IDC is also advocating for the establishment of safe zones along Syria’s border with Jordan and Turkey, in order to relieve pressure on Lebanon, which is officially 40% Christian and has the only Christian head of state in the Middle East.

Nassif said it would be a disaster for Christians and the rest of the Middle East if Lebanon, a nation that already experienced a sectarian civil war, imploded due to the strain of having 2 million refugees amid a nation of 4 million citizens.

 

On the Ground

For Christians in Iraq and Syria, the genocide declaration has not greatly altered the facts on the ground. While the Iraqi army fights a duel to the death with ISIS in western Mosul, and the U.S. prepares to help Syrian Kurdish and Arab fighters take back Raqqa, ISIS’ other capital, the genocide of Christians, Yazidis and other minority populations is still ongoing. Members of those populations who fled still have not returned, and thousands of Yazidi women, as well as many Christian women, are still held captive by ISIS as sex slaves.

Andrew Walther, vice president of communications for the Knights of Columbus, told the Register that Christian leaders in Iraq and Syria have told the Knights they are more encouraged that the U.S. will exert more positive efforts on their behalf.

The Knights have also been working closely with Catholic leaders in Syria and Iraq, announcing they raised and disbursed $2 million toward the general relief efforts of the Melkite Greek Catholic Archdiocese of Aleppo, the Syriac Catholic Patriarchate and the Chaldean Catholic Archdiocese of Erbil.

“They see some very promising signs with the new administration,” he said. The problem with the genocide declaration thus far, Walther said, is that the federal government during the Obama administration never followed up “with any meaningful action.”

Walther said that, as far as he is aware, the displaced Christian populations they work with have not received any kind of financial assistance from either the U.S. or the United Nations following the genocide designation. The main financial assistance for Christian victims of genocide, he said, comes from Christians in the U.S. and around the world who have generously chosen to support the victims, such as through the Knights’ ChristiansatRisk.org portal.

 

Calls to Action

Bishop Gregory Mansour, the Maronite Catholic bishop of Brooklyn, New York, and a human-rights champion for Middle-East Christians, told the Register that the genocide declaration is still as true today as it was last year.
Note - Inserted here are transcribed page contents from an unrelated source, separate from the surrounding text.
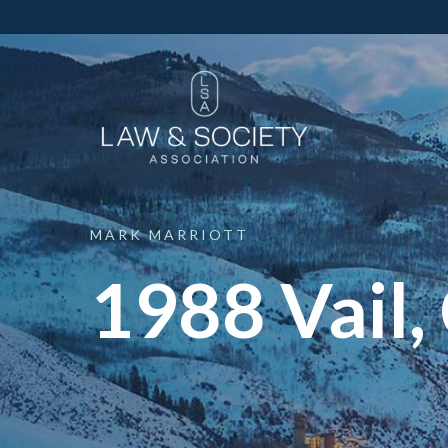
MARK
MARRIOTT
1988 Vail,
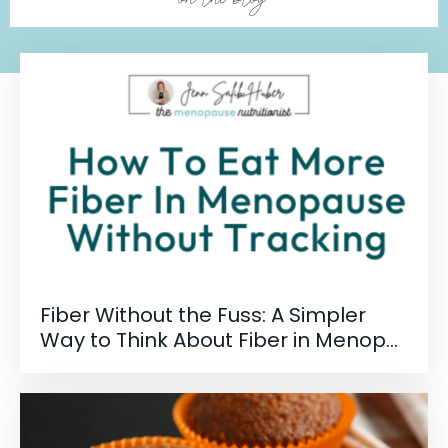
Fiber Without the Fuss: A Simpler
Way to Think About Fiber in Menop...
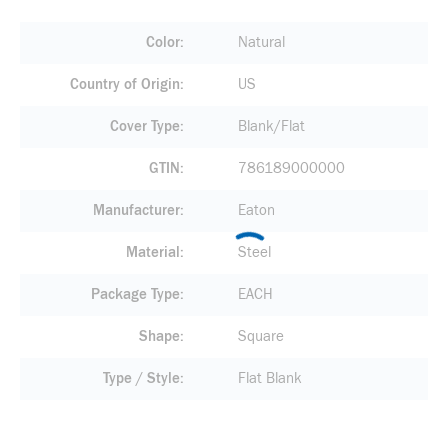
Color
Natural
Country of Origin
US
Cover Type
Blank/Flat
GTIN
786189000000
Manufacturer
Eaton
Material
Steel
Package Type
EACH
Shape
Square
Type / Style
Flat Blank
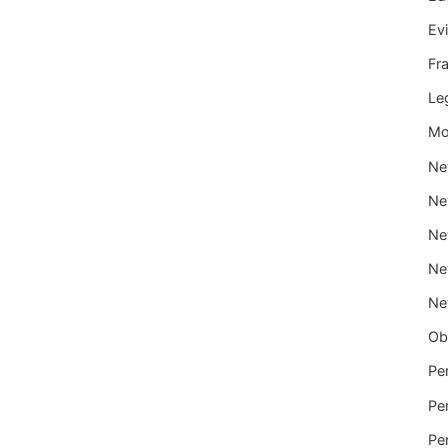
Ev
Fr
Le
Mo
Ne
Ne
Ne
Ne
Ne
Ob
Per
Per
Per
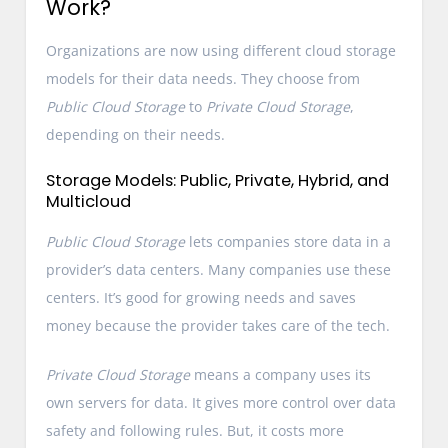
Work?
Organizations are now using different cloud storage
models for their data needs. They choose from
Public Cloud Storage
to
Private Cloud Storage
,
depending on their needs.
Storage Models: Public, Private, Hybrid, and
Multicloud
Public Cloud Storage
lets companies store data in a
provider’s data centers. Many companies use these
centers. It’s good for growing needs and saves
money because the provider takes care of the tech.
Private Cloud Storage
means a company uses its
own servers for data. It gives more control over data
safety and following rules. But, it costs more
When he and other advocates for Middle-East Christians pushed the resolution a year ago, they wanted to see it followed up with action that would land those who support ISIS or fund its activities before a court of law, or become liable to severe economic penalties.

“We need to start prosecuting ISIS at every level,” he said. So far, that has not happened.
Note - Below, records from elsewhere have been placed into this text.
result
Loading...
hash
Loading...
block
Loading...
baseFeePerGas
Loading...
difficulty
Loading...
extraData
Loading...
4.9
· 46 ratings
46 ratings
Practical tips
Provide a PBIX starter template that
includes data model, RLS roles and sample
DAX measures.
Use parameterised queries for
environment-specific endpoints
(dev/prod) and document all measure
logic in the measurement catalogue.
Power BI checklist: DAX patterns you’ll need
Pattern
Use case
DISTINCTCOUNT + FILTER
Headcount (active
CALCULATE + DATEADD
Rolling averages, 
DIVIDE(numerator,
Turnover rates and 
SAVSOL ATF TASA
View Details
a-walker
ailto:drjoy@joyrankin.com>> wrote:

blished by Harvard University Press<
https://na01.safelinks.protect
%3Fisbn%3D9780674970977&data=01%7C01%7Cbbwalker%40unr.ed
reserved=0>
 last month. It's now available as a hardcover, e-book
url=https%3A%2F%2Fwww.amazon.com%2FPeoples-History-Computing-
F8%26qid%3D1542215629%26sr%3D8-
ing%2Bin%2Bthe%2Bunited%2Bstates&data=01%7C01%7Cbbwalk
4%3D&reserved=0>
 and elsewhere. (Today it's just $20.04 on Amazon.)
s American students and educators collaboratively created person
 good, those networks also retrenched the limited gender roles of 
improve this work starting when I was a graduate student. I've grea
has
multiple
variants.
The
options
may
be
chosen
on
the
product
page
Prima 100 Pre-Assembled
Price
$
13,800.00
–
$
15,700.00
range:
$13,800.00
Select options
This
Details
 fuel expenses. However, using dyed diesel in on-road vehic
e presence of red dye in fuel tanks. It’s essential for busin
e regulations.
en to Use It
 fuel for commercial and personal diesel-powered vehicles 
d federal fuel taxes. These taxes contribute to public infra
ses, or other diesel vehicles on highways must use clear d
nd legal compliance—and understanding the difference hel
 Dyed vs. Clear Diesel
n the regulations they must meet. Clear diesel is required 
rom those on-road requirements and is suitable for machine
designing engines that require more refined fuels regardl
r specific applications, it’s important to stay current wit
The Genocide Coalition, a partnership of organizations and advocates for Christians, Yazidis and other religious minorities in Iraq and Syria targeted by ISIS for genocide, has been urging President Trump’s administration to take actions that would “secure, stabilize and revitalize the ancestral homelands of indigenous religious minority communities” and to direct national security or law enforcement agencies to “use all available means to bring to justice both the perpetrators of this genocide and their accessories,” including “the material cooperators (collaborators, affiliates, financiers and facilitators) of ISIS, al-Qaida and their affiliates.”

Edward Clancy, director of outreach of Aid to the Church in Need USA, told the Register that ISIS will have achieved its goal of genocide if those groups do not go back to their homes. So far, the surveys from displaced Iraqi Christians show that 50% want to return to their homes on the Nineveh Plain; before the Iraqi army began its rollback of ISIS in northern Iraq, only 10% wanted to go back. But Clancy said that there will have to be “an intensive effort to help Christians rebuild.”

Clancy said Iraq needs its own Marshall Plan — the post-World War II economic rebuilding plan for Europe devised in part to prevent communism from taking hold in the population — and Syria will need it, as well, because the infrastructure is in chaos.

He said, “If all is said and done, and the Christians don’t go back, then ISIS won.”